• [Page text]:
☆ ☆ ☆ ☆

SALTWATER – JESSICA ANDREWS

#LizzieReads

I have a feeling this would be a good novel for a GCSE or A-Level English Literature curriculum: one of those confusing books that has been hyped up for some questionable reason.

This book was just confusing. Most coming of age stories can be, however, this seemed more so due to the blurb being far different from the actual content. It felt like I was reading a book totally unrelated to what the blurb was pitching, based on working in warehouses and attending parties for those living the high life.

I was quite disappointed with this novel by Jessica Andrews, as the blurb did a good job of enticing me, where the opposite of judging its cover occurred!

It’s a coming-of-age story split into 4 parts, which I think is based on Andrews’ own experience between childhood, through to being a teen and young adult. It appears to be a piece dedicated to her mum and how she felt when with her, how she feels safe and notices the small things she does that reminds her of her childhood.

☆ ☆ ☆ ☆

• [Request]:
Extend the review of the novel Saltwater above, picking up right after its final sentence.

☆ ☆ ☆ ☆

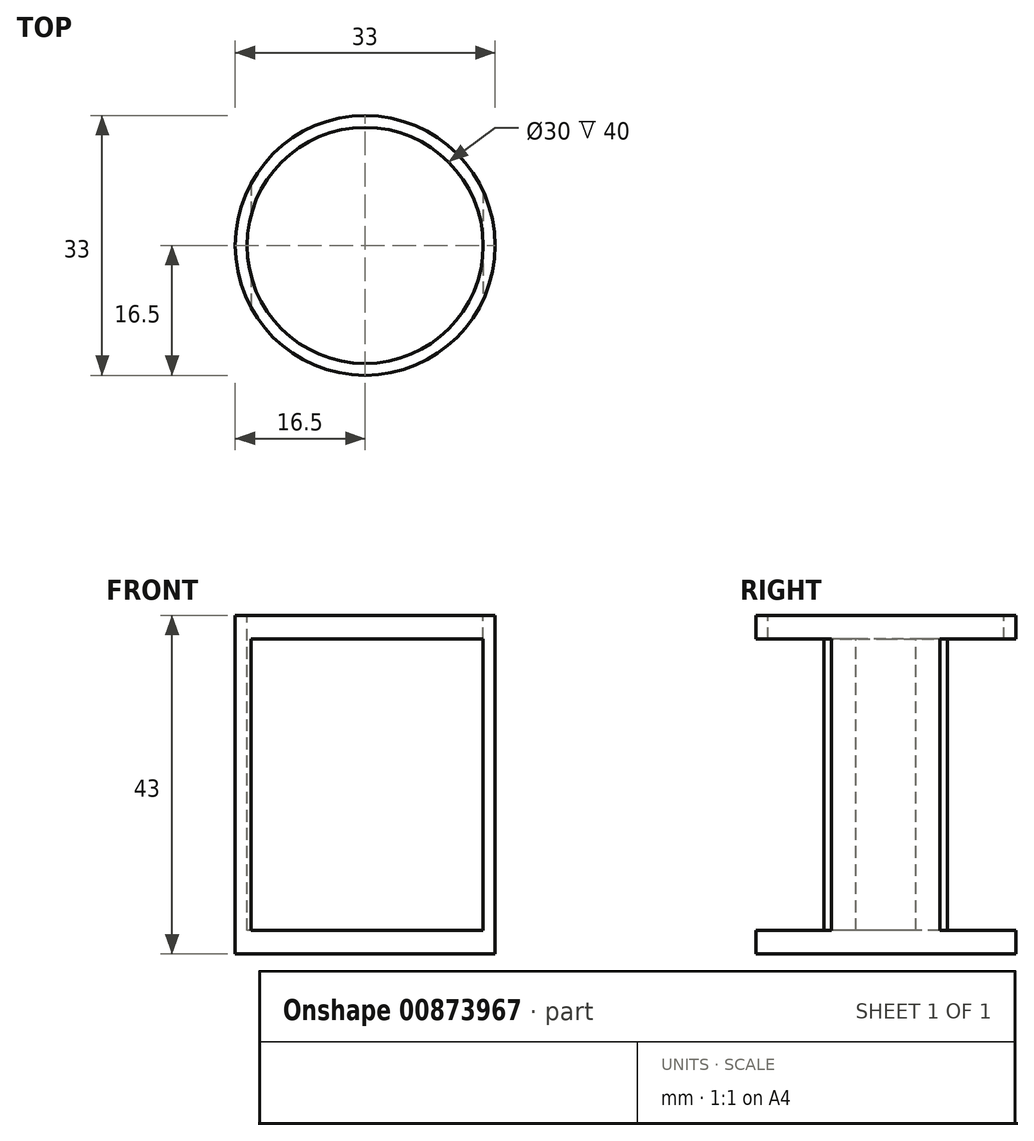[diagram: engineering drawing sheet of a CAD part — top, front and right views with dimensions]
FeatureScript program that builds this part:
annotation { "Feature Type Name" : "Feature", "Feature Type Description" : "" }
export const myFeature = defineFeature(function(context is Context, id is Id, definition is map)
    precondition{}
    {
        {
            var Q0;
            Q0=qCreatedBy(makeId("Top.planeOp"),FACE);
            var sketch = newSketch(context, id + "F0", { "sketchPlane" : qUnion([Q0])});
            skCircle(sketch, "E0", {"center": v(0, 0) * mm, "radius": 16.5 * mm});
            skSolve(sketch);
        }
        {
            var Q0;
            Q0 = qSketchRegion(id + "F0", true);
            extrude(context, id + "F1", {"entities" : qUnion([Q0]), "depth" : 43 * mm, "offsetDistance" : 25 * mm});
        }
        {
            var Q0;
            Q0=makeQuery(id+"F1.opExtrude","CAP_FACE",FACE,{"disambiguationData":[OSD([sQuery(id+"F0.wireOp",EDGE,"E0")])],"isStart":false});
            var sketch = newSketch(context, id + "F2", { "sketchPlane" : qUnion([Q0])});
            skCircle(sketch, "E1", {"center": v(0, 0) * mm, "radius": 15 * mm});
            skSolve(sketch);
        }
        {
            var Q0;
            Q0 = qSketchRegion(id + "F2", true);
            extrude(context, id + "F3", {"entities" : qUnion([Q0]), "operationType" : NewBodyOperationType.REMOVE, "oppositeDirection" : true, "depth" : 40 * mm, "offsetDistance" : 25 * mm});
        }
        {
            var Q0;
            Q0=qCreatedBy(makeId("Front.planeOp"),FACE);
            cPlane(context, id + "F4", {"entities" : qUnion([Q0]), "cplaneType" : CPlaneType.OFFSET, "offset" : 50 * mm, "width" : 150 * mm, "height" : 150 * mm});
        }
        {
            var Q0;
            Q0=qCreatedBy(id+"F4.planeOp",FACE);
            var sketch = newSketch(context, id + "F5", { "sketchPlane" : qUnion([Q0])});
            skPoint(sketch, "E2", {"position": v(0, 0) * mm});
            skPoint(sketch, "E3", {"position": v(15, 0) * mm});
            skPoint(sketch, "E4", {"position": v(15, 3) * mm});
            skLineSegment(sketch, "E5.bottom", {"start": v(15, 3) * mm, "end": v(-14.5, 3) * mm});
            skLineSegment(sketch, "E5.top", {"start": v(15, 40) * mm, "end": v(-14.5, 40) * mm});
            skLineSegment(sketch, "E5.left", {"start": v(15, 3) * mm, "end": v(15, 40) * mm});
            skLineSegment(sketch, "E5.right", {"start": v(-14.5, 3) * mm, "end": v(-14.5, 40) * mm});
            skSolve(sketch);
        }
        {
            var Q0;
            Q0 = qSketchRegion(id + "F5", true);
            extrude(context, id + "F6", {"entities" : qUnion([Q0]), "operationType" : NewBodyOperationType.REMOVE, "endBound" : BoundingType.THROUGH_ALL, "oppositeDirection" : true, "depth" : 25 * mm, "offsetDistance" : 25 * mm});
        }
    });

☆ ☆ ☆ ☆

• [Final result]:
Told through Lucy’s eyes, she describes her family life: her deaf brother, her absent father, her strong, comforting mother. With most coming-of-age stories, there is no major arc point, however, I still found there was nothing too interesting as I read on. I felt a little cheated that the story seemed very different to the blurb, switching between childhood memories of Sunderland and Ireland. The mention of nightlife in high end places – where?

I was so confused as to the lack of mentioning this in the novel, unless I really did completely miss it, otherwise it was a small part blown up along with the lack of direction.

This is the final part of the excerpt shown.